The part that takes some math would be how to act when it hits a max/min dimension. So if it was doing a square in a rectangle it knows to limit the coordinates at 450 and 0 in the x axis and let the Y keep going until all 4 max and mins have been reached…I started to get serious about this last night. Using a single seed point for circles, 2 for rectangles, 3 for triangles is within my immediate coding abilities. Also having it start at the outside and work in, and then do another random from the inside and work out. That would keep all the sand even and always park the ball in the home corner.

Adding patterns like that video would just put this over the top.

Now I need to build a full sized one with all low profile parts.

My kid’s school makes play sand with: “4 cups whole wheat flour and ½ cup vegetable oil.”

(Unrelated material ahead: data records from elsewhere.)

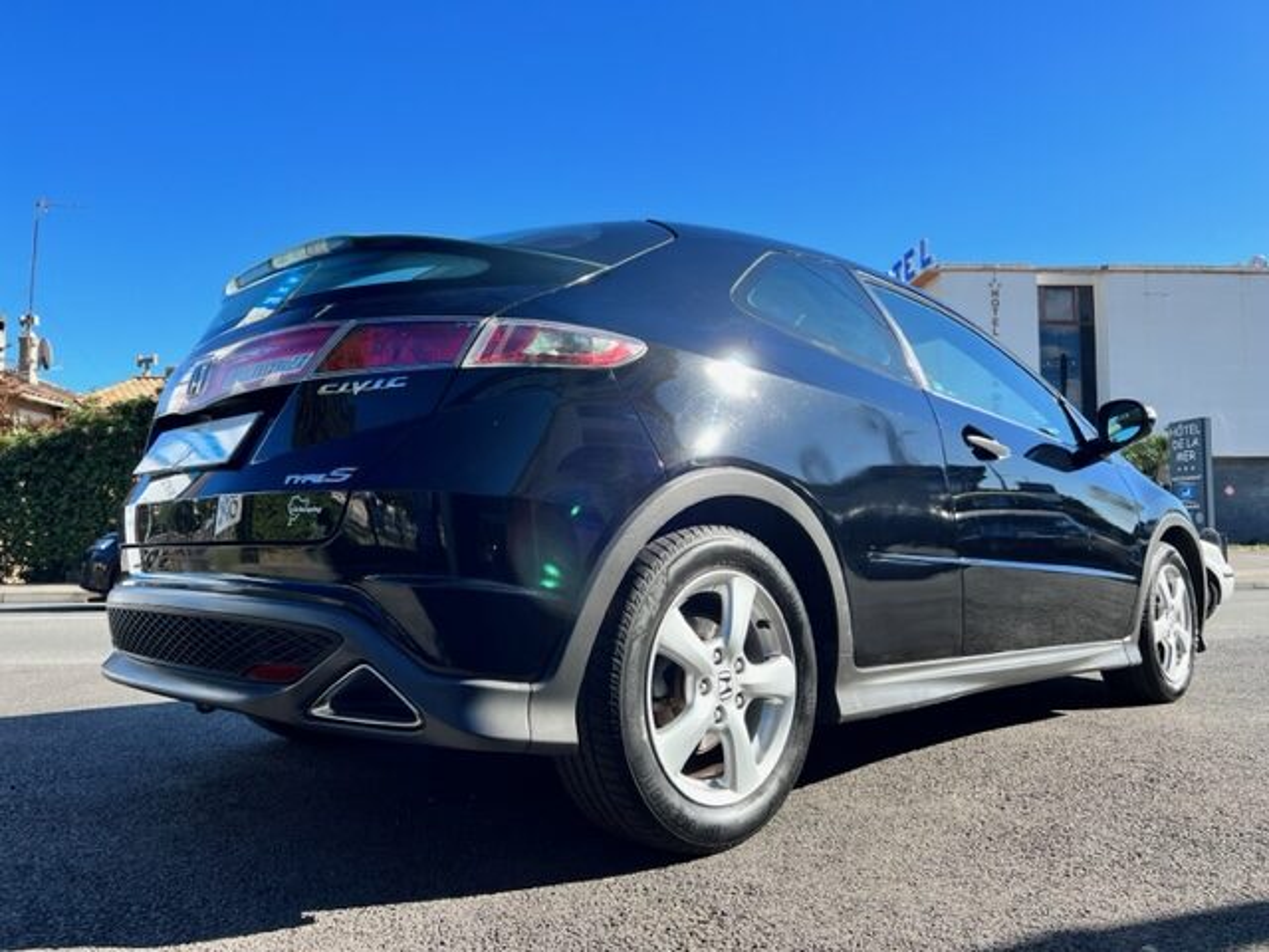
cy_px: 476
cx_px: 634
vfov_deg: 53.1
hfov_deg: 67.3
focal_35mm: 26
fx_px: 953
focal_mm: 5.7
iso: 50
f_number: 1.5
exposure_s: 1/1724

When it hits the outside, it either stops (pattern over) or it can clip it to that extent.

next_coord = compute_something(…)

next_coord.x = min(MAX_X, max(MIN_X, next_coord.x))

Or

if next_coord.x < MIN_X or next_coord.x > MAX_X:
all_done()

Dang it, I am going to be obsessed with this now…there goes any free time I had this week.

Hefe is there something like the size calculators I use that would make a web based one easy for me? I’m not too scared (just lazy) to learn a new language but I think it would be more fun to get it up and running faster.